= Richard Huggett (political candidate) =

British former teacher (born 1944)

Richard John Huggett (born January 1944) is a British former teacher who has been a candidate in a number of elections, using descriptions which were similar to those of established political parties, leading to this practice being outlawed under the Registration of Political Parties Act 1998.

==Background==
Huggett studied psychology and zoology at the University of London and obtained a diploma in social and administrative studies. He lived for about 10 years in the South of France where he built yachts. Huggett was reported to have been an intelligence officer, who from 1989 ran a school in Hampshire, which closed down when the lease on its premises expired.

==1994 European Parliament election==
At the European Parliament Election, 1994, Huggett was nominated under the label "Literal Democrat" for the Devon and East Plymouth seat. He ran his campaign from Canonteign Manor, the home he shared with his mother near Christow in the Teign valley in Devon. In an interview recorded during the campaign but due to be broadcast after it Huggett hinted that future government should be conducted through electronic referendums and said "the traditional party system generates all sorts of undemocratic processes."

When the nominations closed and it was revealed that Huggett was a candidate with the description "Literal Democrat", the Liberal Democrats launched legal action in the High Court of Justice alleging that the Returning Officer had wrongly accepted a nomination which was designed to confuse voters. The Judge ruled that the nomination had to stand. In the result, Huggett won over 10,000 votes, far more than the 700 vote majority of the Conservative candidate over the Liberal Democrat.

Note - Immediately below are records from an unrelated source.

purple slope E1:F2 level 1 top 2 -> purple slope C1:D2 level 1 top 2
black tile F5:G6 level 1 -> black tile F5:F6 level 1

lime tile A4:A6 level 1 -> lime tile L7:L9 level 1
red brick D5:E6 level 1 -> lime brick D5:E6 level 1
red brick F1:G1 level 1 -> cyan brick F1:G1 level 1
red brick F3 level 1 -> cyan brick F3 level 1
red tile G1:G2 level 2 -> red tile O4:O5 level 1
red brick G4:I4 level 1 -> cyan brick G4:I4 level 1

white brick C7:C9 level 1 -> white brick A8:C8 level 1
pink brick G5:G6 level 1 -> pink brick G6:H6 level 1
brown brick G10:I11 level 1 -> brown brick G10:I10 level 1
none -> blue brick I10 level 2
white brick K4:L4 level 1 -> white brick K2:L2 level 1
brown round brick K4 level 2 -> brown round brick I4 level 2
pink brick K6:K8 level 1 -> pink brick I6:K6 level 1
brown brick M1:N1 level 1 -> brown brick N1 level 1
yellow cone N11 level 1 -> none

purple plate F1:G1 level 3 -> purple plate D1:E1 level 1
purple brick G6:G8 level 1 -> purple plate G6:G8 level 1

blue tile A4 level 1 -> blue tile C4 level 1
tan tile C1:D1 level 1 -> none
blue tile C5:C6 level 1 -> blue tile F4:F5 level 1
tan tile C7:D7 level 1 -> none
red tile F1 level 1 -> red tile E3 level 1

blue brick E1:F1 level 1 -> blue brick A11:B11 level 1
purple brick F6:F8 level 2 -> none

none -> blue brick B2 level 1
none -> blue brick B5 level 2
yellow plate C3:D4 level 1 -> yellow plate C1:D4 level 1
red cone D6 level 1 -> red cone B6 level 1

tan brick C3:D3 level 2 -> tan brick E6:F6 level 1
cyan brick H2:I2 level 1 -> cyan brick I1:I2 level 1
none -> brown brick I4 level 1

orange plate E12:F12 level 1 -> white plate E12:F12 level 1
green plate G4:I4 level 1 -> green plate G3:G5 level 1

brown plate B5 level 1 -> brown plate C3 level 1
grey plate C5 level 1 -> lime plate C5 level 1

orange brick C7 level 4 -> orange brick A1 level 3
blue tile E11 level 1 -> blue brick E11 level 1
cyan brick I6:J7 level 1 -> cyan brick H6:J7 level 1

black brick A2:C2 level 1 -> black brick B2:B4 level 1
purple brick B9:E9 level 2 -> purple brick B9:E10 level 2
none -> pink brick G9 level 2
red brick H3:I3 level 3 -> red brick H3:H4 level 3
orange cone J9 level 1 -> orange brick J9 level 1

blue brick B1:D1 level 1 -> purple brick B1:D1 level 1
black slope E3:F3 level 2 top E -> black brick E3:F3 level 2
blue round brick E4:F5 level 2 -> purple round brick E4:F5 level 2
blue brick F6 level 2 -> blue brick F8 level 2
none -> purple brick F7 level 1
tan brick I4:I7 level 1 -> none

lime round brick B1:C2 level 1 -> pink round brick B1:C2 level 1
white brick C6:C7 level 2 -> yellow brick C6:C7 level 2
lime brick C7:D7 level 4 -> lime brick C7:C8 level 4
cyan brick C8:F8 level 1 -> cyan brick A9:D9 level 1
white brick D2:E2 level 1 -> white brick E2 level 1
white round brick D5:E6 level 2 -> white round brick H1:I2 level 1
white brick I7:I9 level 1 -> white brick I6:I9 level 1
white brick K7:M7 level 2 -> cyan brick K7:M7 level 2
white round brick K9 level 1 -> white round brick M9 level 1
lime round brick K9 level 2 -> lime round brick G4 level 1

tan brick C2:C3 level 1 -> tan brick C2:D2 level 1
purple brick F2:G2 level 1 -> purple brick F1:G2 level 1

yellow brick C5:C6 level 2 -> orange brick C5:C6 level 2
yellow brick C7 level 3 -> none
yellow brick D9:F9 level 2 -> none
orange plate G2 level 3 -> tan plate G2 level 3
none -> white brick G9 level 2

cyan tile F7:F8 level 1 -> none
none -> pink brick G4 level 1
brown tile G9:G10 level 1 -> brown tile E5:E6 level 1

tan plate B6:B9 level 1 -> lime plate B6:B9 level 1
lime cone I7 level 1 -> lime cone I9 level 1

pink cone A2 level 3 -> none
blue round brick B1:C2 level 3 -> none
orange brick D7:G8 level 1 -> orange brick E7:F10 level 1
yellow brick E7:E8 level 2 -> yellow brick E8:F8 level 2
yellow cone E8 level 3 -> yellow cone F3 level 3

==Winchester constituency==
Huggett also attempted to run as "Gerald Maclone" in the Winchester constituency in the 1997 general election and the following by-election (the sitting MP was junior minister Gerry Malone). He stood under his own name as "Liberal Democrat Top Choice for Parliament" in the general election, winning 640 votes in a contest that was decided by just 2 votes. The result was annulled in court, and Huggett stood as "Literal Democrat Mark Here to Win" in the ensuing by-election.